Problem details >>
Please return every line in the following data that includes the string "them".

---- Source data

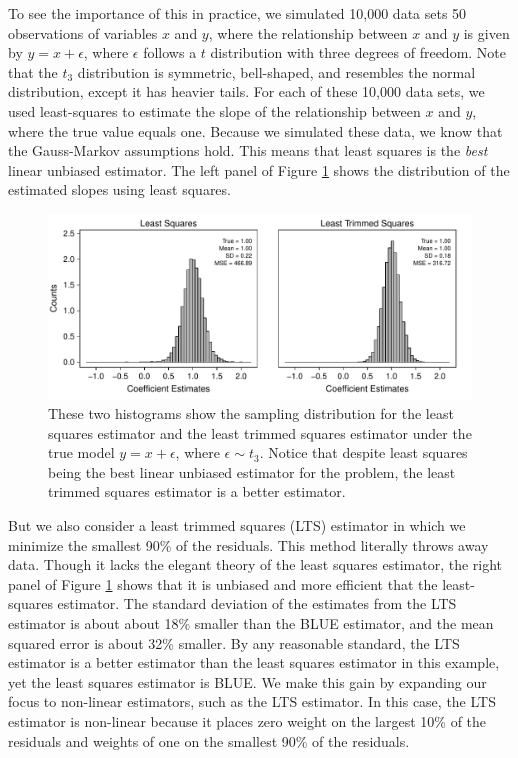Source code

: \documentclass[12pt]{article}
\begin{document}
To see the importance of this in practice, we simulated 10,000 data sets 50 observations of variables $x$ and $y$, where the relationship between $x$ and $y$ is given by $y = x + \epsilon$, where $\epsilon$ follows a $t$ distribution with three degrees of freedom. 
Note that the $t_3$ distribution is symmetric, bell-shaped, and resembles the normal distribution, except it has heavier tails. 
For each of these 10,000 data sets, we used least-squares to estimate the slope of the relationship between $x$ and $y$, where the true value equals one. 
Because we simulated these data, we know that the Gauss-Markov assumptions hold. 
This means that least squares is the \textit{best} linear unbiased estimator. 
The left panel of Figure \ref{fig:lts-illustration} shows the distribution of the estimated slopes using least squares.

\begin{figure}[h!]
\begin{center}
\includegraphics[scale = .7]{figs/lts-illustration.pdf}
\caption{These two histograms show the sampling distribution for the least squares estimator and the least trimmed squares estimator under the true model $y = x + \epsilon$, where $\epsilon \sim t_3$. 
Notice that despite least squares being the best linear unbiased estimator for the problem, the least trimmed squares estimator is a better estimator.}\label{fig:lts-illustration}
\end{center}
\end{figure}

But we also consider a least trimmed squares (LTS) estimator in which we minimize the smallest 90\% of the residuals. 
This method literally throws away data. 
Though it lacks the elegant theory of the least squares estimator, the right panel of Figure \ref{fig:lts-illustration} shows that it is unbiased and more efficient that the least-squares estimator. 
The standard deviation of the estimates from the LTS estimator is about about 18\% smaller than the BLUE estimator, and the mean squared error is about 32\% smaller. 
By any reasonable standard, the LTS estimator is a better estimator than the least squares estimator in this example, yet the least squares estimator is BLUE. 
We make this gain by expanding our focus to non-linear estimators, such as the LTS estimator. 
In this case, the LTS estimator is non-linear because it places zero weight on the largest 10\% of the residuals and weights of one on the smallest 90\% of the residuals.
\end{document}
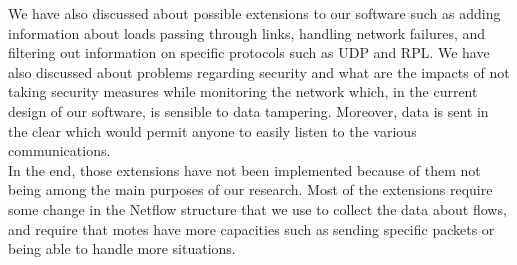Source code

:We have also discussed about possible extensions to our software such as adding information about loads passing through links, handling network failures, and filtering out information on specific protocols such as UDP and RPL. We have also discussed about problems regarding security and what are the impacts of not taking security measures while monitoring the network which, in the current design of our software, is sensible to data tampering. Moreover, data is sent in the clear which would permit anyone to easily listen to the various communications.\\

In the end, those extensions have not been implemented because of them not being among the main purposes of our research. Most of the extensions require some change in the Netflow structure that we use to collect the data about flows, and require that motes have more capacities such as sending specific packets or being able to handle more situations.\\
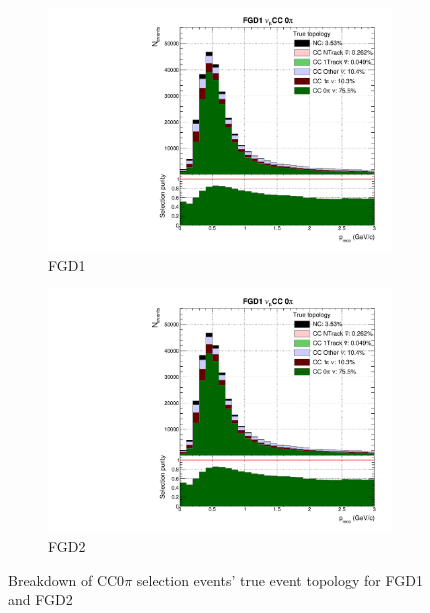 \begin{figure}[h]
	\begin{subfigure}[t]{0.49\textwidth}
		\includegraphics[width=\textwidth,page=1, trim={0mm 0mm 0mm 9mm}, clip]{figures/mach3/selection/2017b_Diag_WithSelection}
		\caption{FGD1}
	\end{subfigure}
	\begin{subfigure}[t]{0.49\textwidth}
		\includegraphics[width=\textwidth,page=7, trim={0mm 0mm 0mm 9mm}, clip]{figures/mach3/selection/2017b_Diag_WithSelection}
		\caption{FGD2}
	\end{subfigure}
	\caption{Breakdown of CC0$\pi$ selection events' true event topology for FGD1 and FGD2 }
	\label{fig:cc0pi_topology}
\end{figure}

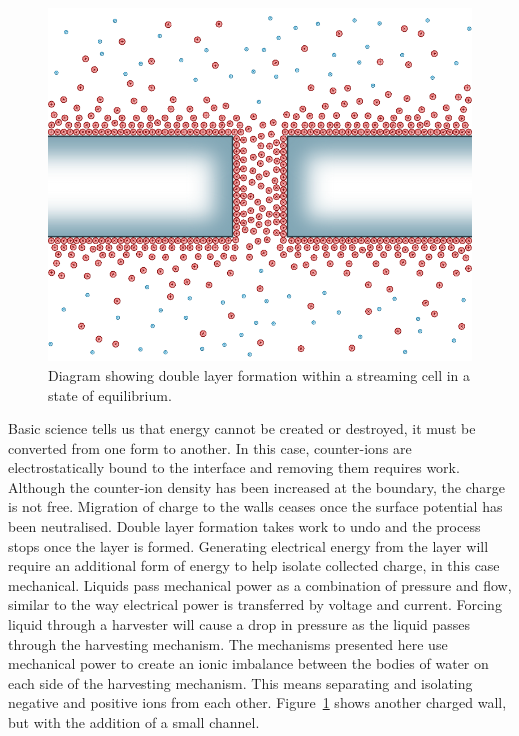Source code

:   \begin{figure}[t]
      \centering
      \includegraphics{content/pt1/01-PowerHarvesting/graphics/intro_2_channel_relaxed}
      \caption{
        \label{fig:doubleLayerInChannel_noPressure}
        Diagram showing double layer formation within a streaming cell in a state of equilibrium.
      }
  \end{figure}
  Basic science tells us that energy cannot be created or destroyed, it must be converted from one form to another.
  In this case, counter-ions are electrostatically bound to the interface and removing them requires work.
  Although the counter-ion density has been increased at the boundary, the charge is not free.
  Migration of charge to the walls ceases once the surface potential has been neutralised.
  Double layer formation takes work to undo and the process stops once the layer is formed.
  Generating electrical energy from the layer will require an additional form of energy to help isolate collected charge, in this case mechanical.
  Liquids pass mechanical power as a combination of pressure and flow, similar to the way electrical power is transferred by voltage and current.
  Forcing liquid through a harvester will cause a drop in pressure as the liquid passes through the harvesting mechanism.
  The mechanisms presented here use mechanical power to create an ionic imbalance between the bodies of water on each side of the harvesting mechanism.
  This means separating and isolating negative and positive ions from each other.
  Figure~\ref{fig:doubleLayerInChannel_noPressure} shows another charged wall, but with the addition of a small channel.
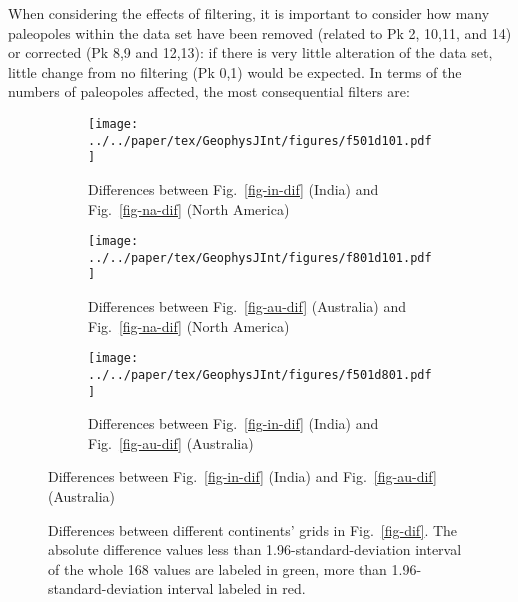 When considering the effects of filtering, it is important to consider how many
paleopoles within the data set have been removed (related to Pk 2,
10,11, and 14) or corrected (Pk 8,9 and 12,13): if there is very
little alteration of the data set, little change from no filtering (Pk 0,1)
would be expected. In terms of the numbers of paleopoles affected, the most
consequential filters are:
%
\begin{figure}[tbp]
  \centering
  \begin{subfigure}{.99\textwidth}
    \texttt{[image: ../../paper/tex/GeophysJInt/figures/f501d101.pdf]}
    \caption{Differences between Fig.~\ref{fig-in-dif} (India) and
      Fig.~\ref{fig-na-dif} (North America)}\label{fig-i-n-dif}
  \end{subfigure}
  \vspace{.1em}
  \begin{subfigure}{.99\textwidth}
    \texttt{[image: ../../paper/tex/GeophysJInt/figures/f801d101.pdf]}
    \caption{Differences between Fig.~\ref{fig-au-dif} (Australia) and
      Fig.~\ref{fig-na-dif} (North America)}\label{fig-a-n-dif}
  \end{subfigure}
  \vspace{.1em}
  \begin{subfigure}{.99\textwidth}
    \texttt{[image: ../../paper/tex/GeophysJInt/figures/f501d801.pdf]}
    \caption{Differences between Fig.~\ref{fig-in-dif} (India) and
      Fig.~\ref{fig-au-dif} (Australia)}\label{fig-i-a-dif}
  \end{subfigure}
\end{figure}
\begin{figure}[!ht]
  \ContinuedFloat\caption[Differences of $\mathcal{CPD}$ of each plate's paleomagnetic APWPs vs
    its FHM predicted APWP]{Differences between different continents' grids in
    Fig.~\ref{fig-dif}. The absolute difference values less than
    1.96-standard-deviation interval of the whole 168 values are labeled in
    green, more than 1.96-standard-deviation interval labeled in
    red.}\label{fig-d-dif}
\end{figure}
%
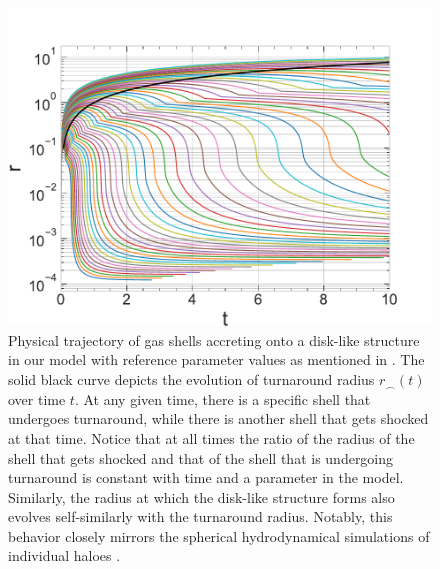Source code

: \begin{figure}[htbp]
\centering
\includegraphics[width=0.6\linewidth]{plots/Eds-gas-1.67_trajectory_phys_ref.pdf}
\caption[]{Physical trajectory of gas shells accreting onto a disk-like structure in our model with reference parameter values as mentioned in . The solid black curve depicts the evolution of turnaround radius $r_{\smallfrown}(t)$ over time $t$. At any given time, there is a specific shell that undergoes turnaround, while there is another shell that gets shocked at that time. Notice that at all times the ratio of the radius of the shell that gets shocked and that of the shell that is undergoing turnaround is constant with time and a parameter in the model. Similarly, the radius at which the disk-like structure forms also evolves self-similarly with the turnaround radius. Notably, this behavior closely mirrors the spherical hydrodynamical simulations of individual haloes \cite{2006Dekel&Birnboim}.}
\label{fig:gas-traj-phys-ch:ssr}
\end{figure}


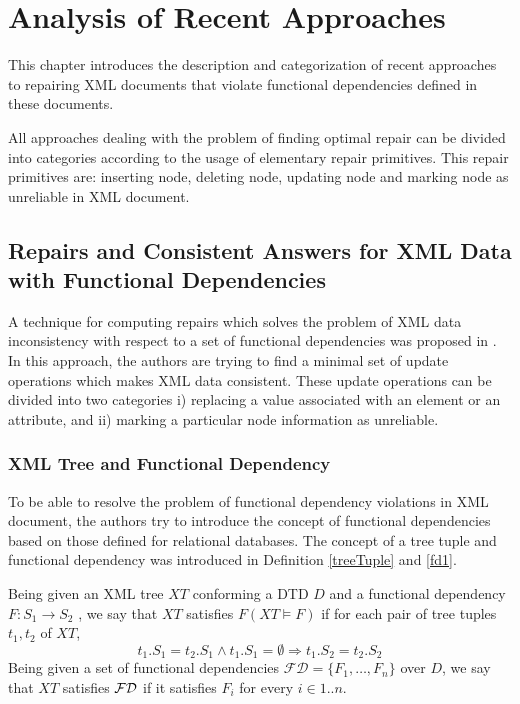 \chapter{Analysis of Recent Approaches}

This chapter introduces the description and categorization of recent approaches to repairing XML documents that violate functional dependencies defined in these documents.

All approaches dealing with the problem of finding optimal repair can be divided into categories according to the usage of elementary repair primitives. This repair primitives are: inserting node, deleting node, updating node and marking node as unreliable in XML document.

\section[Repairs and Consistent Answers for XML Data]{Repairs and Consistent Answers for XML Data with Functional Dependencies}\label{RepConstAnswers}

A technique for computing repairs which solves the problem of XML data inconsistency with respect to a set of functional dependencies was proposed in \cite{RepAndConsistentAnswer}. In this approach, the authors are trying to find a minimal set of update operations which makes XML data consistent. These update operations can be divided into two categories i) replacing a value associated with an element or an attribute, and ii) marking a particular node information as unreliable.

\subsection{XML Tree and Functional Dependency}

To be able to resolve the problem of functional dependency violations in XML document, the authors try to introduce the concept of functional dependencies based on those defined for relational databases. The concept of a tree tuple and functional dependency was introduced in Definition \ref{treeTuple} and \ref{fd1}.

Being given an XML tree $XT$ conforming a DTD $D$ and a functional dependency $F : S_1 \rightarrow S_2$ , we say that $XT$ satisfies $F (XT \models F )$ if for each pair of tree tuples $t_1, t_2$ of $XT$, $$t_1.S_1 = t_2.S_1 \land t_1.S_1 = \emptyset \Rightarrow t_1.S_2 = t_2.S_2$$
Being given a set of functional dependencies $\mathcal{FD} = \{F_1 , \dots, F_n\}$ over $D$, we say that $XT$ satisfies $\cal FD$ if it satisfies $F_i$ for every $i \in 1..n$.

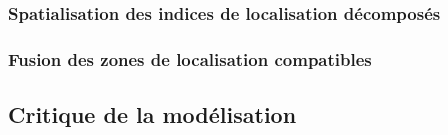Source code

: \subsubsection{Spatialisation des indices de localisation décomposés}
\label{subsec:9-2-2-3}

\subsubsection{Fusion des zones de localisation compatibles}
\label{subsec:9-2-2-4}


\subsection{Critique de la modélisation}
\label{subsec:9-2-3}


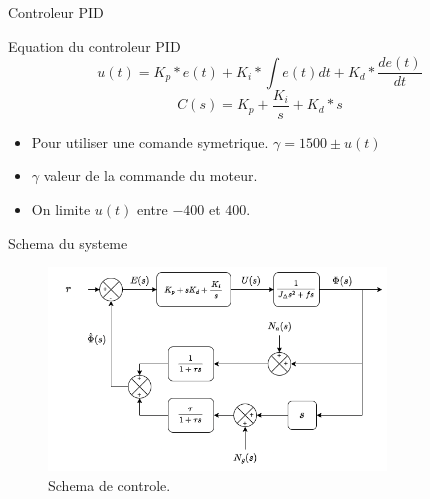 \documentclass{beamer}
\begin{document}
\begin{frame}{Controleur PID}
	\begin{block}{Equation du controleur PID}
		\begin{equation*}
			u(t) = K_p * e(t) + K_i * \int e(t) dt + K_d * \frac{de(t)}{dt}
		\end{equation*}
		\begin{equation}
			C(s) = K_p + \frac{K_i}{s} + K_d * s
		\end{equation}
	\end{block}
	\begin{itemize}
		\item Pour utiliser une comande symetrique. $\gamma = 1500 \pm u(t)$
		\item $\gamma$ valeur de la commande du moteur.
		\item On limite $u(t)$ entre $-400$ et $400$.
	\end{itemize}
\end{frame}

\begin{frame}{Schema du systeme}
	\begin{figure}
		\centering
		\includegraphics[width=0.8\textwidth]{assets/final-diagram.png}
		\caption{Schema de controle.}
	\end{figure}
\end{frame}
\end{document}
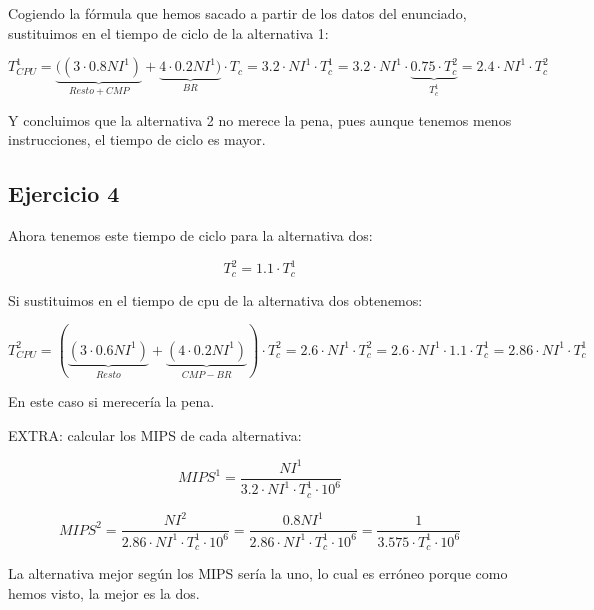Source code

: \documentclass[10pt,a4paper,spanish]{report}
\begin{document}
Cogiendo la fórmula que hemos sacado a partir de los datos del enunciado, sustituimos en el tiempo de ciclo de la alternativa 1:

\begin{displaymath}
T_{CPU}^1 = \underbrace{((3 \cdot 0.8NI^1)}_{Resto+CMP} + \underbrace{4 \cdot 0.2NI^1)}_{BR} \cdot T_c = 3.2 \cdot NI^1 \cdot T_c^1 = 3.2 \cdot NI^1 \cdot \underbrace{0.75 \cdot T_c^2}_{T_c^1} = 2.4 \cdot NI^1 \cdot T_c^2
\end{displaymath}

Y concluimos que la alternativa 2 no merece la pena, pues aunque tenemos menos instrucciones, el tiempo de ciclo es mayor.

\textcolor[rgb]{0.2,0.4,0.8}{\subsection{Ejercicio 4}}

Ahora tenemos este tiempo de ciclo para la alternativa dos:

\begin{displaymath}
T_c^2 = 1.1 \cdot T_c^1
\end{displaymath}

Si sustituimos en el tiempo de cpu de la alternativa dos obtenemos:

\begin{displaymath}
T_{CPU}^2 = (\underbrace{(3 \cdot 0.6NI^1)}_{Resto} + \underbrace{(4 \cdot 0.2NI^1)}_{CMP-BR}) \cdot T_c^2 = 2.6 \cdot NI^1 \cdot T_c^2 = 2.6 \cdot NI^1 \cdot 1.1 \cdot T_c^1 = 2.86 \cdot NI^1 \cdot T_c^1
\end{displaymath}

En este caso si merecería la pena.

EXTRA: calcular los MIPS de cada alternativa:

\begin{displaymath}
MIPS^1 = \frac{NI^1}{3.2\cdot NI^1 \cdot T_c^1 \cdot 10^6}
\end{displaymath}

\begin{displaymath}
MIPS^2 = \frac{NI^2}{2.86 \cdot NI^1 \cdot T_c^1 \cdot 10^6} = \frac{0.8NI^1}{2.86 \cdot NI^1 \cdot T_c^1 \cdot 10^6} = \frac{1}{3.575 \cdot T_c^1 \cdot 10^6}
\end{displaymath}


La alternativa mejor según los MIPS sería la uno, lo cual es erróneo porque como hemos visto, la mejor es la dos.
\end{document}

--------

Answer to the exercise >>
In the end, those extensions have not been implemented because of them not being among the main purposes of our research. Most of the extensions require some change in the Netflow structure that we use to collect the data about flows, and require that motes have more capacities such as sending specific packets or being able to handle more situations.\\
  In this case, counter-ions are electrostatically bound to the interface and removing them requires work.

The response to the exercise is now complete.